## Text section
[Start of section]

Praise God: For his promised redemption.
Offer Thanks: For the ways you have experienced God's mercy rather than his judgment.
Confess: Any tendency to rationalize your sins.
Ask God: To bring good out of evil, spreading the gospel of peace throughout the world.
Dilip Sivakumar has always made his living from the sea. After spending much of his life on the water, he rarely has trouble navigating.
"Once I see the shore, I see a certain tree, the roof of my house, then I know the currents and I get in," he said. In December of 2004, he and his younger brother were fishing, twenty miles offshore. "We could tell something strange was happening," he said about the sea. Things were so strange, in fact, that this seasoned fisherman had trouble locating his village when he scanned the horizon. "I could see the trees, but I couldn't see any buildings. I thought, Am I lost?" Then the truth set in. His village on the south coast of Sri Lanka had been destroyed.
There was nothing left to find. It had been devastated by the tsunami that had developed in the Indian Ocean, claiming the lives of perhaps 225,000 people.
That day, Dilip lost more than half the members of his extended family.1 Multiply his grief a million and a half times (the number of people displaced from their homes by the tsunami) and you get a tragedy of enormous proportions.

[End of section]

## Complete the following
1/ Decide whether each statement agrees with the tsunami passage, answering yes or no and quoting the words that settle it: (a) Dilip was fishing alone when the tsunami struck; (b) when Dilip looked toward his village, he could still see trees; (c) the tsunami displaced about a million and a half people from their homes.
2/ Retype word for word the part of the tsunami passage that begins at the words "Praise God: For" and stops after the words "throughout the world.".
Rely only on the tsunami passage for every answer.

## Data to examine
[Start of section]

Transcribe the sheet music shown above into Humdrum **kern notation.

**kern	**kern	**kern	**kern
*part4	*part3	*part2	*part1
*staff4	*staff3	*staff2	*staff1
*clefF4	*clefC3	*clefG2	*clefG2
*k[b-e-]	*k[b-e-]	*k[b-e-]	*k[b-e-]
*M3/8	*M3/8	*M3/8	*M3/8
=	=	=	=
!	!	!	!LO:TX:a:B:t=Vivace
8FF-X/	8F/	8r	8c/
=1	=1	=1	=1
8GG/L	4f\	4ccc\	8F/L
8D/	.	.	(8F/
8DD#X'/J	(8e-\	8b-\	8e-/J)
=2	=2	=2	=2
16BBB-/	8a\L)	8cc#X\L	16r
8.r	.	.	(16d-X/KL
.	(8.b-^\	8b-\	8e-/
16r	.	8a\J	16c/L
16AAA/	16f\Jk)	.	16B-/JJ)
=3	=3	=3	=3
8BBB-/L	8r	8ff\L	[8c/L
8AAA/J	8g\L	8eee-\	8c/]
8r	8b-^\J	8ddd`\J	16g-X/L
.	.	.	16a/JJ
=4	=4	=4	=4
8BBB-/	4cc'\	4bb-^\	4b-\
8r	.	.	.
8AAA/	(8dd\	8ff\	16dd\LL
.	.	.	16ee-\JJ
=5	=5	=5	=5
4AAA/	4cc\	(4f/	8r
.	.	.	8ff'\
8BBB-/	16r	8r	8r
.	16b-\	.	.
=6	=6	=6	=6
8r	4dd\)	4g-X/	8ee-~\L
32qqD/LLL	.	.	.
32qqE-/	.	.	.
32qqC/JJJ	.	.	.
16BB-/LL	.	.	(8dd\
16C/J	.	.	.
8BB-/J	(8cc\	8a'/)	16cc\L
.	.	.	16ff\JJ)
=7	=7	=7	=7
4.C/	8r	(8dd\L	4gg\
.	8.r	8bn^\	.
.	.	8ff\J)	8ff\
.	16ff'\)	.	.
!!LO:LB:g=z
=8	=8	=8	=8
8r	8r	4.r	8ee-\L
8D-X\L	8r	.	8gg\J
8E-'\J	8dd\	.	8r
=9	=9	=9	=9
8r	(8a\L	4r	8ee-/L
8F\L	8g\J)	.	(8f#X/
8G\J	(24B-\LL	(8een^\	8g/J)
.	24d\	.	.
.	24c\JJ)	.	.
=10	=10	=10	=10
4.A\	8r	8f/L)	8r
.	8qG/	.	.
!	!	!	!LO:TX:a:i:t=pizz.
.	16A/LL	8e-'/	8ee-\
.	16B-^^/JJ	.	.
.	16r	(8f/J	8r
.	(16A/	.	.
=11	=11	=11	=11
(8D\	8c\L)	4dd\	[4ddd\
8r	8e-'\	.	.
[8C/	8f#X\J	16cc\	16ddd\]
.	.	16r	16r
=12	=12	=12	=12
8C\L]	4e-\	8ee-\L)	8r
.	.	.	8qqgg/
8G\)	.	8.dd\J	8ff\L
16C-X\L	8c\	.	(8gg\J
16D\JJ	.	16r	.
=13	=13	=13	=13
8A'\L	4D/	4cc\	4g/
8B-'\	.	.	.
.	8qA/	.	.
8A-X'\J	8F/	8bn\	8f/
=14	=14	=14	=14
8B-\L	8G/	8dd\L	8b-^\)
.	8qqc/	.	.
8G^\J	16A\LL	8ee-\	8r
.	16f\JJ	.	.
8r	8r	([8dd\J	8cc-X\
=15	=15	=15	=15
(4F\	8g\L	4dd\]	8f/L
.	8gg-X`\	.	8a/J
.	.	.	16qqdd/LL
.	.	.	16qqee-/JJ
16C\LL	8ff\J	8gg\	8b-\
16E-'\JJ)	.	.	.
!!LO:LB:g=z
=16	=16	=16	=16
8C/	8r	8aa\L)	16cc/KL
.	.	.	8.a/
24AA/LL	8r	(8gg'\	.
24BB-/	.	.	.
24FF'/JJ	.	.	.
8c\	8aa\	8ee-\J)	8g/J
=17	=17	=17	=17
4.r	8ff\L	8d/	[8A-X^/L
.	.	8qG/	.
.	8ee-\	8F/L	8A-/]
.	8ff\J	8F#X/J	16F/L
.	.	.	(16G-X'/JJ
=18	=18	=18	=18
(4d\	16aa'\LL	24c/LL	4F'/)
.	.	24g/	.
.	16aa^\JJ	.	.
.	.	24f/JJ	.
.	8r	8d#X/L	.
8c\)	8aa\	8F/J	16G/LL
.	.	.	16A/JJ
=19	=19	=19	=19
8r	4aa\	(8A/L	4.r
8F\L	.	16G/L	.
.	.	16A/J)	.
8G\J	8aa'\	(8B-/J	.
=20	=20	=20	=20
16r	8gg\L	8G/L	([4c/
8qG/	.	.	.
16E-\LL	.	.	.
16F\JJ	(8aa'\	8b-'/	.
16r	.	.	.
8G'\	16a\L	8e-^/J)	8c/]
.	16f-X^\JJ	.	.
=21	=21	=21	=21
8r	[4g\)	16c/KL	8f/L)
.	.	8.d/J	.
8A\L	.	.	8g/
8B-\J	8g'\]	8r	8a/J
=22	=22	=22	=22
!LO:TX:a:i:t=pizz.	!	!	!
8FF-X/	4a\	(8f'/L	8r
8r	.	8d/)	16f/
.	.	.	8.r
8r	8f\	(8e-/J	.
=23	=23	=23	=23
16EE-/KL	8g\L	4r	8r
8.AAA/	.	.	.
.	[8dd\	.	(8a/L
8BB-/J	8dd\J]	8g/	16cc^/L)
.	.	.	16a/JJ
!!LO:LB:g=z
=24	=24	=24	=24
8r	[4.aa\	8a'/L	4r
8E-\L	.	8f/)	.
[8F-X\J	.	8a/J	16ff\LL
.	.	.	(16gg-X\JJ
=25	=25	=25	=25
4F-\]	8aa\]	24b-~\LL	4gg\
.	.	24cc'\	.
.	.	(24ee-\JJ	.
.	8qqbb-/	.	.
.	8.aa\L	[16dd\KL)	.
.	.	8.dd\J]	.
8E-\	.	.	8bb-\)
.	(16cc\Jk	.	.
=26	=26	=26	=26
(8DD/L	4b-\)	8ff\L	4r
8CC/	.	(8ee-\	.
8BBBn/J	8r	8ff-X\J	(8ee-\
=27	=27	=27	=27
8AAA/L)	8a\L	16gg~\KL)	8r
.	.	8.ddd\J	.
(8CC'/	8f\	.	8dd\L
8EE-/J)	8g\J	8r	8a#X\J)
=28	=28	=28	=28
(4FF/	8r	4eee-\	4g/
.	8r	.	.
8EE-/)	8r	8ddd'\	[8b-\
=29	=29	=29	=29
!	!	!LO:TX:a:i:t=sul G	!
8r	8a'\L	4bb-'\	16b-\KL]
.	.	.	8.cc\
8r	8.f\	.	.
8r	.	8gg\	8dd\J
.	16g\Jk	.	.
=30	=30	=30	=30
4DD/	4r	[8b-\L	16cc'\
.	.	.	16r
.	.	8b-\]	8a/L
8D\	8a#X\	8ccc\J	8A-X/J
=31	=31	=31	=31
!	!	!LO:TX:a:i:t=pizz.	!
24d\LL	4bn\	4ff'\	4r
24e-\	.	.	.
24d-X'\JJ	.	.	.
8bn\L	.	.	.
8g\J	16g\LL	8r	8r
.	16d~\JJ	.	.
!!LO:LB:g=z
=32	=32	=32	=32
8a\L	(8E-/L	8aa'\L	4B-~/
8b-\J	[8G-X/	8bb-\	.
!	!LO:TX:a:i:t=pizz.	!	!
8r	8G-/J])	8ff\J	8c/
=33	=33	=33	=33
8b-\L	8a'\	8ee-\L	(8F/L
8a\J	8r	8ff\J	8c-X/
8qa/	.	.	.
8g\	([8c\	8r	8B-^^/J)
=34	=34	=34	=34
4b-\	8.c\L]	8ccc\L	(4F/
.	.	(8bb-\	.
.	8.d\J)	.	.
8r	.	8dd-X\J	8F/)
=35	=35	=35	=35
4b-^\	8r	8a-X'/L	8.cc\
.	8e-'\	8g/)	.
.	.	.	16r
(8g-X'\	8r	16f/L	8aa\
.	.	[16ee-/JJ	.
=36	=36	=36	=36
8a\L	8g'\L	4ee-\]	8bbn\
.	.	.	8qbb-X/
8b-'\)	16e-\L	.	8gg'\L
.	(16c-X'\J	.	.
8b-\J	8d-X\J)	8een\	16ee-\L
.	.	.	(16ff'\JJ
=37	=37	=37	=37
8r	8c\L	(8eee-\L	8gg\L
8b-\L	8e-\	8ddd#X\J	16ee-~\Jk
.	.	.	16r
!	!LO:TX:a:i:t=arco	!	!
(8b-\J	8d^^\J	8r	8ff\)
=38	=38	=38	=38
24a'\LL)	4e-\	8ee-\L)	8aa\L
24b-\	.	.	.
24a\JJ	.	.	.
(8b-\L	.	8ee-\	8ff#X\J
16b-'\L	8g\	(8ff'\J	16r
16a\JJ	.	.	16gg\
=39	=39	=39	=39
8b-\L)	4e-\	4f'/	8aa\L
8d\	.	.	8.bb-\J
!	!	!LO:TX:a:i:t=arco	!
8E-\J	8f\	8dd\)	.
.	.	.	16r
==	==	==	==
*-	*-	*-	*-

[End of section]

## Response list
1/
(a) No: "he and his younger brother were fishing, twenty miles offshore."
(b) Yes: "I could see the trees, but I couldn't see any buildings."
(c) Yes: "Multiply his grief a million and a half times (the number of people displaced from their homes by the tsunami)"

2/
Praise God: For his promised redemption.
Offer Thanks: For the ways you have experienced God's mercy rather than his judgment.
Confess: Any tendency to rationalize your sins.
Ask God: To bring good out of evil, spreading the gospel of peace throughout the world.